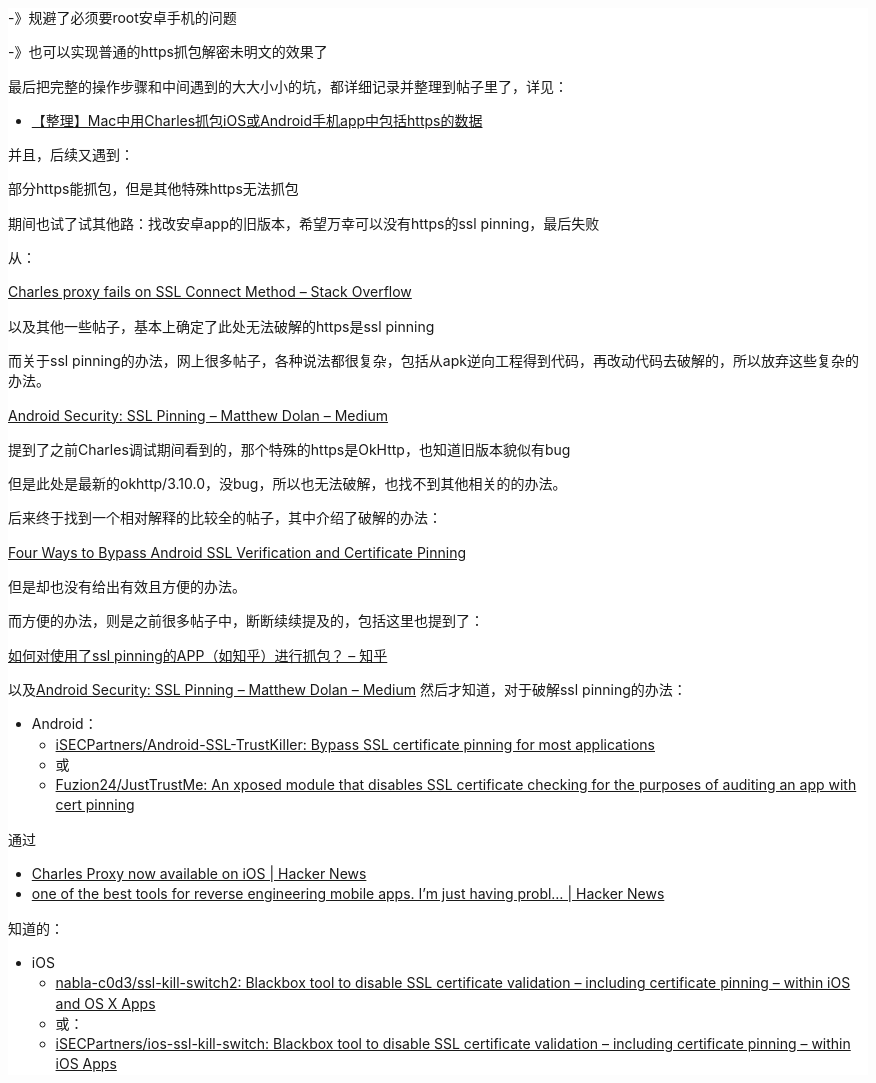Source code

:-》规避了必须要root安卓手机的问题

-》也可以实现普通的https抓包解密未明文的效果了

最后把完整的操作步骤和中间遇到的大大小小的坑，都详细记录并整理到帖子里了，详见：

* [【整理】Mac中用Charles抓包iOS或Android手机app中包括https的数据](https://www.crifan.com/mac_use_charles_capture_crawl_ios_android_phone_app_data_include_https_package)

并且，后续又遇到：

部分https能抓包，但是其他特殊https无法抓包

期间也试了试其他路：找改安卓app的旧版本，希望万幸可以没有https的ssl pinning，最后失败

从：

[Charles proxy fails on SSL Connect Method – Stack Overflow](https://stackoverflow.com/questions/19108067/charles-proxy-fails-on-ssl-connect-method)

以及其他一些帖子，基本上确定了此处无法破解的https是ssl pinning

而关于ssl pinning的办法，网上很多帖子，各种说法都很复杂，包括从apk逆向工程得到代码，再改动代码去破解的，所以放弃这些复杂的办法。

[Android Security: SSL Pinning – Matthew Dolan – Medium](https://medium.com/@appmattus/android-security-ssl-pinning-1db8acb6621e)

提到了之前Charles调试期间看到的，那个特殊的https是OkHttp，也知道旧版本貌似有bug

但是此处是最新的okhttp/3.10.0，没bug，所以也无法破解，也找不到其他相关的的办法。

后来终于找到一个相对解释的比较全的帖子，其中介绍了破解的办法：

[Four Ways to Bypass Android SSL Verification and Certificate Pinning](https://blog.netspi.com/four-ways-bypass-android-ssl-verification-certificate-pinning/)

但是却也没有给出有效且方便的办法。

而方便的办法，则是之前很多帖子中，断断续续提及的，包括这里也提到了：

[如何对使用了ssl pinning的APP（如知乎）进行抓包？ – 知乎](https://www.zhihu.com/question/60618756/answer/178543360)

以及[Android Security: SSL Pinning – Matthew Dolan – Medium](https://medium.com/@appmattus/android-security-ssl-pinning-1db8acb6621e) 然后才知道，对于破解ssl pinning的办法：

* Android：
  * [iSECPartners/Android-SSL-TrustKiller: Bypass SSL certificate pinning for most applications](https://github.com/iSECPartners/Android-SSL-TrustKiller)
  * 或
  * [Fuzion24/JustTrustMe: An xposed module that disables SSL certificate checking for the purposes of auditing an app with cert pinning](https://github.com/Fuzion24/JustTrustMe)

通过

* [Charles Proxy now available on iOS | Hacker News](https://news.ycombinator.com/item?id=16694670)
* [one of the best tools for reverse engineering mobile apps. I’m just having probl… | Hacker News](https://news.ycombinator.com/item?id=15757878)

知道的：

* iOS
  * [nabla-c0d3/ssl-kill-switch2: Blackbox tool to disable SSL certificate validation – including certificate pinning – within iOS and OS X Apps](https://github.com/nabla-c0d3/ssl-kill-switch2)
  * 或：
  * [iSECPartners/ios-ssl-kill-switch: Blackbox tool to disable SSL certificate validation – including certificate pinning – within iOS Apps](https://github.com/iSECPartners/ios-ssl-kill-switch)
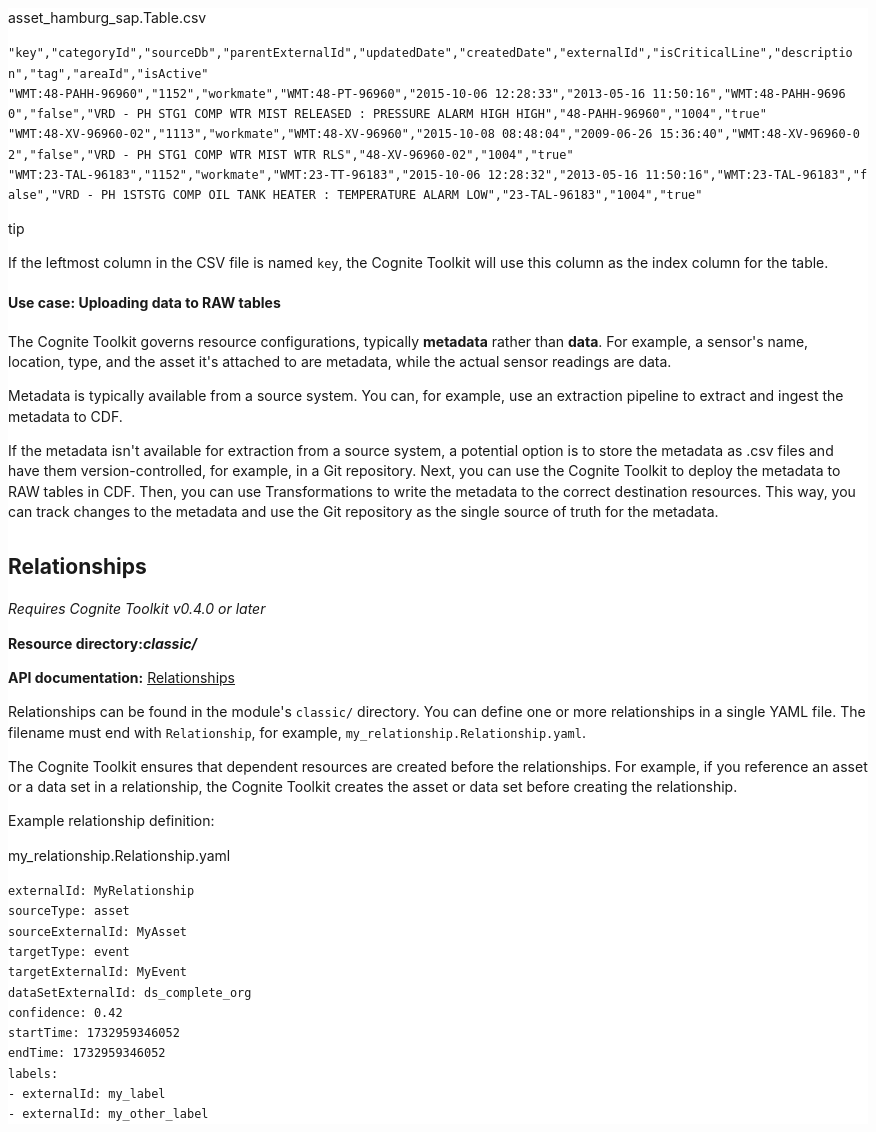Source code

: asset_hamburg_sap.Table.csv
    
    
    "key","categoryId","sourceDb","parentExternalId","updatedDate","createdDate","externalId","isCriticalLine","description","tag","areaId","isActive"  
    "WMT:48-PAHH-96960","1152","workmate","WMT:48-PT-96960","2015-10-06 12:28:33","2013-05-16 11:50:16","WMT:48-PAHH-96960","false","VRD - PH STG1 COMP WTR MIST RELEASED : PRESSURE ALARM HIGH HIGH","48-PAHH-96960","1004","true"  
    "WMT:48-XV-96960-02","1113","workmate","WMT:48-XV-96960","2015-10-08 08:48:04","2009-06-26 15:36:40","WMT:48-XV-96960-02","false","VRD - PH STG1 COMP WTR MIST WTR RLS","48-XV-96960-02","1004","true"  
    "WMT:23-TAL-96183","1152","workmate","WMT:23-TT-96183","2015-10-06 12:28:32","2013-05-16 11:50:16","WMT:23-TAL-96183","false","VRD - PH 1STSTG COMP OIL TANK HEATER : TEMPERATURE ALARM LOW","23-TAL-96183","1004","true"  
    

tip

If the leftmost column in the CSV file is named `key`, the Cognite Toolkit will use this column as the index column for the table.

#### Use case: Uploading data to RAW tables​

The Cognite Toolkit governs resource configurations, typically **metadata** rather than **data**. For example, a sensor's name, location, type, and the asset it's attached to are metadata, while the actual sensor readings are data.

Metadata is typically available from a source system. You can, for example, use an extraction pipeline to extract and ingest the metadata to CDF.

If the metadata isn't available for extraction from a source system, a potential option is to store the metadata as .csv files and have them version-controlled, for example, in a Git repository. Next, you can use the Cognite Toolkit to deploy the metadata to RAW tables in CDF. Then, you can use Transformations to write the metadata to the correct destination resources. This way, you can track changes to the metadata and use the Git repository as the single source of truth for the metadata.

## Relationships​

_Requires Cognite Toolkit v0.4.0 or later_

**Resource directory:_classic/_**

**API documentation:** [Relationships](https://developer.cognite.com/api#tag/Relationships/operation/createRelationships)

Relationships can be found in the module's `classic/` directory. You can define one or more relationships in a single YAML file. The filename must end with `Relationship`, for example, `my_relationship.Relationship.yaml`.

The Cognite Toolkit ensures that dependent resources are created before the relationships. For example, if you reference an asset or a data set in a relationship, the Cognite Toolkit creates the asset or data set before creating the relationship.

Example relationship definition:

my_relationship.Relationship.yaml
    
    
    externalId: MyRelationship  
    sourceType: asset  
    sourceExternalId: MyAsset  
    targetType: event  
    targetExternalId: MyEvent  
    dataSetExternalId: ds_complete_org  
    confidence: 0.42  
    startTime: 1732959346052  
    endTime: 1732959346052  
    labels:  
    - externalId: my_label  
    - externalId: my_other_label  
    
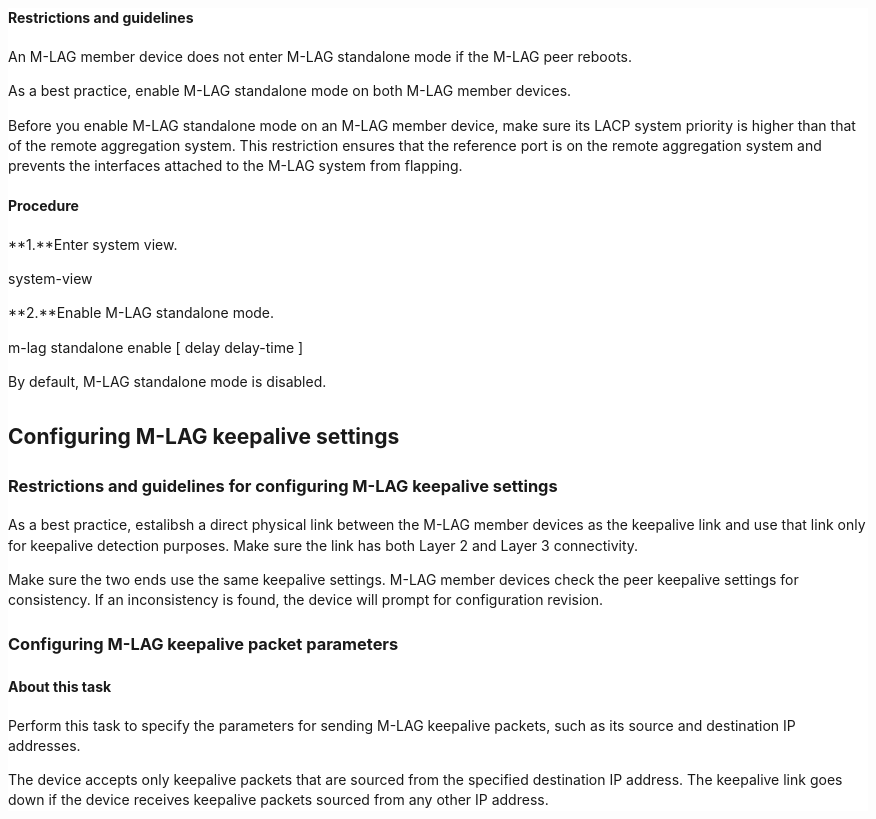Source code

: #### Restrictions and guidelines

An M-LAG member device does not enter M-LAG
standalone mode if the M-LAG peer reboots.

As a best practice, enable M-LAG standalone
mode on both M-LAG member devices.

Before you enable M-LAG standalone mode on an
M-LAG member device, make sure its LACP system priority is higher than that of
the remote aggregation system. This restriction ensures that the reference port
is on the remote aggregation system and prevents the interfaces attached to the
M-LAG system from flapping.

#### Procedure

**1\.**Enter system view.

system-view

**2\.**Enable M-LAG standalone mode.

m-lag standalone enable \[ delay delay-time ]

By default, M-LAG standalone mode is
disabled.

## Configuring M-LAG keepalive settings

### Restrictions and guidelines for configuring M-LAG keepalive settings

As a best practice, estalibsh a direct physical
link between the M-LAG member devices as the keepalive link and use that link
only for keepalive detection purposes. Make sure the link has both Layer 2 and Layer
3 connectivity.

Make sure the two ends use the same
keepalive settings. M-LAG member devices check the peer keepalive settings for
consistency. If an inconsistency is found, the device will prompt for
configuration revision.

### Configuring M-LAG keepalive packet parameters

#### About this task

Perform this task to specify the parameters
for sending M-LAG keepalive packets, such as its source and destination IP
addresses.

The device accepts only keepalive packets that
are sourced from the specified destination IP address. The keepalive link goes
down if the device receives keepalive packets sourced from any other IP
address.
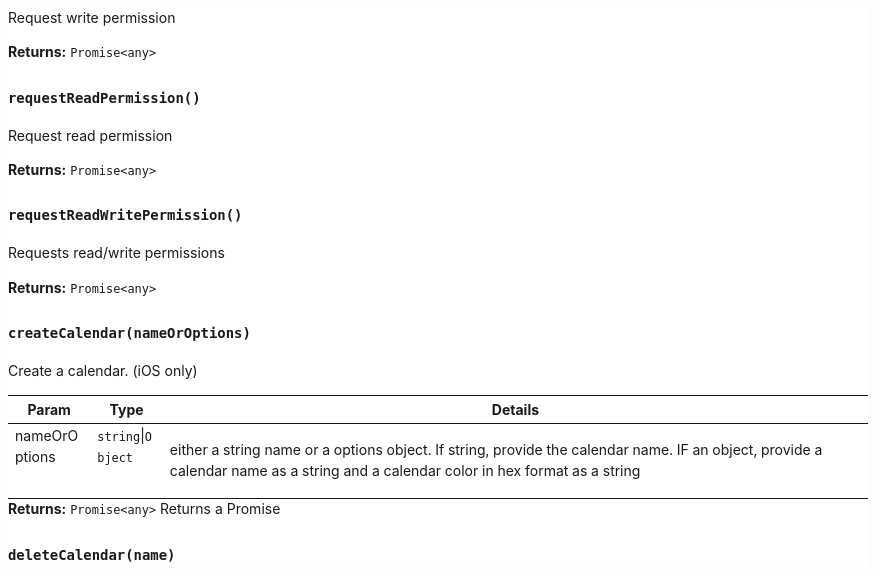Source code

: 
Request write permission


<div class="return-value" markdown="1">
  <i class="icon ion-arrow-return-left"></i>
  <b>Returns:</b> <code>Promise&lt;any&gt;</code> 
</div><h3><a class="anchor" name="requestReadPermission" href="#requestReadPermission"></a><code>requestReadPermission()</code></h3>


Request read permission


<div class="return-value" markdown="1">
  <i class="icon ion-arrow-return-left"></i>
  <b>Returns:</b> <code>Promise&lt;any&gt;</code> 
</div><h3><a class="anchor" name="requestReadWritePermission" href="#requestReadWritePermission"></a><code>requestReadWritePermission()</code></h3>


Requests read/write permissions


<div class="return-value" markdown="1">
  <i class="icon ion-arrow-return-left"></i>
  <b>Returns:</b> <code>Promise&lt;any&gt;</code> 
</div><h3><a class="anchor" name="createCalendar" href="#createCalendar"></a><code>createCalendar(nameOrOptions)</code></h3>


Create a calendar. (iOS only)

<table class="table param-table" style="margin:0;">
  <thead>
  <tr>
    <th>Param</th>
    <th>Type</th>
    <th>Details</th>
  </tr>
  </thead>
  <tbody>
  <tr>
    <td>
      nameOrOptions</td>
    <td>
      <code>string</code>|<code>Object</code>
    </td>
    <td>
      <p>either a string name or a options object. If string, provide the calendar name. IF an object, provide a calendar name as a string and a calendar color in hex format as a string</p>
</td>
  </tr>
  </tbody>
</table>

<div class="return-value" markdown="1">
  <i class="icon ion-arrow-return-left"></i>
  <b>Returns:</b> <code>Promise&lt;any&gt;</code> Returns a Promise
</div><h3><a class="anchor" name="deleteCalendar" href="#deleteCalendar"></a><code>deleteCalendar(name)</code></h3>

TASK STATEMENT: Proceeding from the line containing "As a best practice, enable M-LAG standalone" through the line containing "Perform this task to specify the parameters", transcribe the lines above exactly, both end lines included.

ANSWER FOR THE TASK:
As a best practice, enable M-LAG standalone
mode on both M-LAG member devices.

Before you enable M-LAG standalone mode on an
M-LAG member device, make sure its LACP system priority is higher than that of
the remote aggregation system. This restriction ensures that the reference port
is on the remote aggregation system and prevents the interfaces attached to the
M-LAG system from flapping.

#### Procedure

**1\.**Enter system view.

system-view

**2\.**Enable M-LAG standalone mode.

m-lag standalone enable \[ delay delay-time ]

By default, M-LAG standalone mode is
disabled.

## Configuring M-LAG keepalive settings

### Restrictions and guidelines for configuring M-LAG keepalive settings

As a best practice, estalibsh a direct physical
link between the M-LAG member devices as the keepalive link and use that link
only for keepalive detection purposes. Make sure the link has both Layer 2 and Layer
3 connectivity.

Make sure the two ends use the same
keepalive settings. M-LAG member devices check the peer keepalive settings for
consistency. If an inconsistency is found, the device will prompt for
configuration revision.

### Configuring M-LAG keepalive packet parameters

#### About this task

Perform this task to specify the parameters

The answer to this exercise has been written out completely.